What is your role as a UNC Good Bowls Ambassador?
As an UNC Good Bowls Ambassador, I help promote the product on social and strategize on how the company can connect with UNC students. I create flyers and plan on-campus events for Good Bowls. I also have helped cooking and packing bowls for CJ’s Cupboard. Understanding the process of organization and working with Dr. Alice Ammerman and her team to provide access to healthy, good-tasting, and affordable food to all has been enlightening.
Will you tell us more about your goal of alleviating the burden of malnutrition among children in Vietnam?
My mom shaped her worldview through long talks centered around her life in Vietnam and lessons she learned as a thirteen sibling during the Vietnam War. She is the only sibling who resides in the U.S. She tells and contributes to the community and our family from the stories. For example, my mom would buy vitamins on sale and stock up to ship back to Vietnam to my cousins to disperse children in the countryside who are malnourished.
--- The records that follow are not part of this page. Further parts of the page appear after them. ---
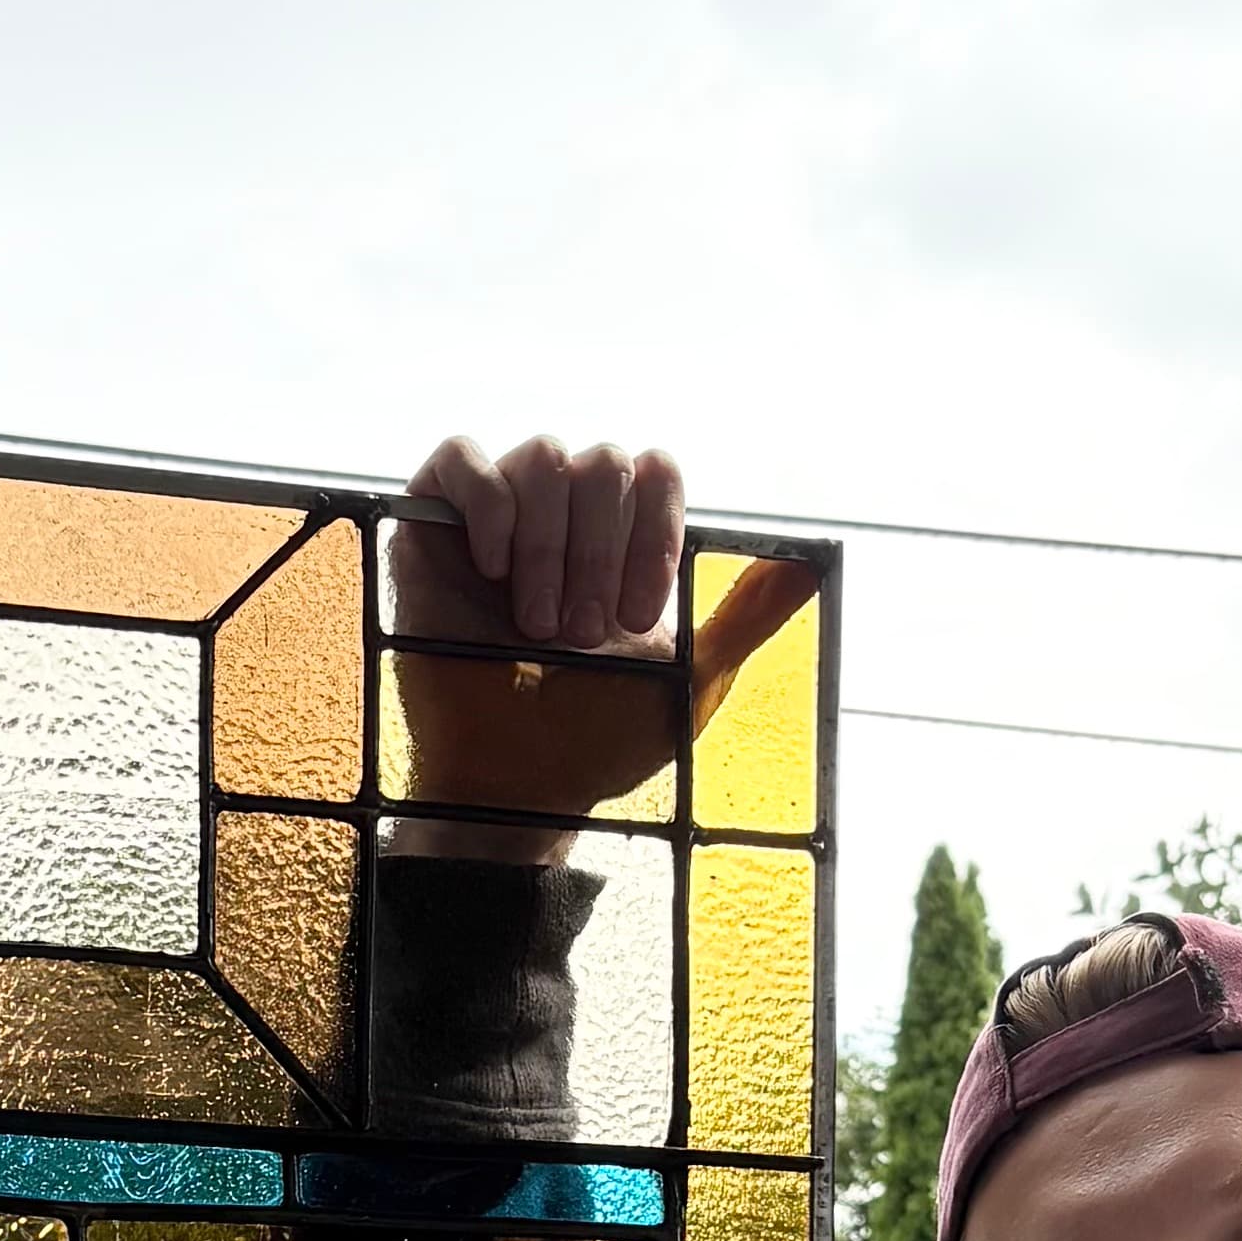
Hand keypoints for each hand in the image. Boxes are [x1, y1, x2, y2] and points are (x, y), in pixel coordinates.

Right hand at [388, 432, 822, 849]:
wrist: (515, 783)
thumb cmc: (596, 740)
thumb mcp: (688, 683)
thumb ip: (743, 620)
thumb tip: (810, 565)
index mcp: (626, 536)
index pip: (656, 470)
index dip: (654, 532)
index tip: (640, 614)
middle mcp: (566, 513)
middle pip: (602, 461)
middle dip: (601, 551)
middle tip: (584, 634)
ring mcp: (499, 514)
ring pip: (541, 458)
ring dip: (549, 548)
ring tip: (537, 626)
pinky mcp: (431, 522)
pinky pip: (461, 458)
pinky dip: (486, 504)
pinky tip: (494, 569)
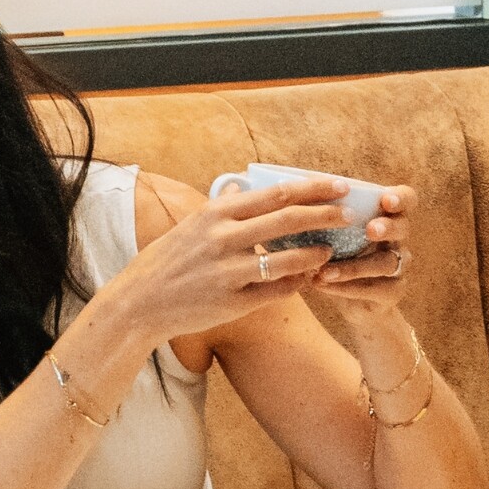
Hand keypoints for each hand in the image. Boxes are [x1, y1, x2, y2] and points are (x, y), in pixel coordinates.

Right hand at [109, 176, 351, 342]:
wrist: (138, 304)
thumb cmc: (164, 263)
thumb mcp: (188, 226)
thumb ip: (221, 207)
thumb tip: (243, 187)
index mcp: (215, 214)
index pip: (276, 194)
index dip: (313, 188)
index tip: (339, 184)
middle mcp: (223, 239)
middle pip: (289, 219)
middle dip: (327, 215)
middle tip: (349, 214)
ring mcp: (229, 272)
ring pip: (289, 258)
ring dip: (316, 253)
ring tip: (330, 251)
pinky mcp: (233, 303)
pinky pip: (278, 291)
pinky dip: (297, 283)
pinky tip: (307, 279)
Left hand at [307, 185, 416, 315]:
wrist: (345, 299)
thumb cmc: (332, 254)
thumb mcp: (322, 232)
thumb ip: (314, 213)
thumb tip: (282, 189)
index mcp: (384, 216)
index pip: (406, 199)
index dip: (400, 198)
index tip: (386, 200)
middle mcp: (397, 238)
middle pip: (403, 227)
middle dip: (388, 227)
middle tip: (370, 230)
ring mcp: (398, 266)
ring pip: (386, 262)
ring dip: (355, 266)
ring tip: (324, 271)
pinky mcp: (393, 291)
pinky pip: (378, 289)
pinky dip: (348, 287)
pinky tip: (323, 285)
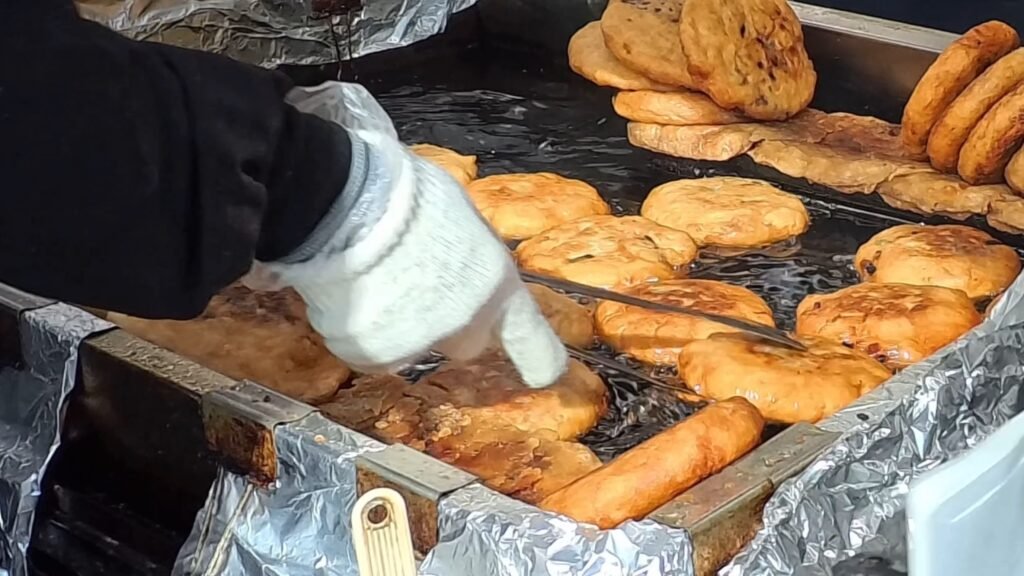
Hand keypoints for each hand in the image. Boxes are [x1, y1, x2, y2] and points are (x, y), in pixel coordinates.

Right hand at [255, 83, 567, 386]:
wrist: (345, 206)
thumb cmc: (403, 192)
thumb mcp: (458, 214)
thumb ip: (467, 254)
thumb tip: (457, 258)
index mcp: (496, 283)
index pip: (532, 337)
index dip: (539, 358)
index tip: (545, 374)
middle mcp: (466, 322)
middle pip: (465, 344)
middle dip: (446, 326)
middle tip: (415, 288)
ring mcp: (421, 343)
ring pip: (410, 345)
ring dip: (395, 323)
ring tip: (369, 277)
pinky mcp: (375, 354)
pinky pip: (368, 348)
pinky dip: (357, 328)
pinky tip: (348, 290)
Those anecdotes have taught me to develop a sense of community and a strong desire to give back to my country. I feel the privilege to have everything I need here concerning nutrition. I hope to create my own non-profit to provide vitamin-fortified food to children in Vietnam. Additionally, I have been in the U.S. for a while, and Vietnam has developed significantly. Therefore, I want to partner with organizations in Vietnam to better communicate with the community.
What does “global health” mean to you?
To me, global health is providing adequate and quality healthcare by building a sustainable infrastructure to achieve health equity for all people. It is vital to be humble and immerse myself in the cultures while taking aspects from the experience to contextualize the view of culture to encourage me to learn more about the various factors that affect health within the community.
What drew you to the Gillings School of Global Public Health?
Gillings was my top choice because the school has an outstanding education and faculty. I remember seeing Dr. Alice Ammerman during a poster presentation. I Googled her and found that one of her focuses is on food security work that day; I knew I wanted to obtain my MPH at Gillings to work alongside her, Dr. Alice Ammerman. In addition, I wanted to be surrounded by like-minded individuals who are as passionate about public health as I am.
What is your dream job?
I’m passionate about food insecurity among marginalized population. I specifically want to alleviate food insecurity among the Asian communities through proper nutrition education I believe food insecurity among Asian communities is understudied due to the Minority Myth Model, structural racism, and stereotypes. There are subgroups among the race that are neglected for when it comes to food insecurity.
Who did you see for your first concert?
Man, I feel embarrassed to answer this question, but it was Steve Aoki during my freshman year of high school.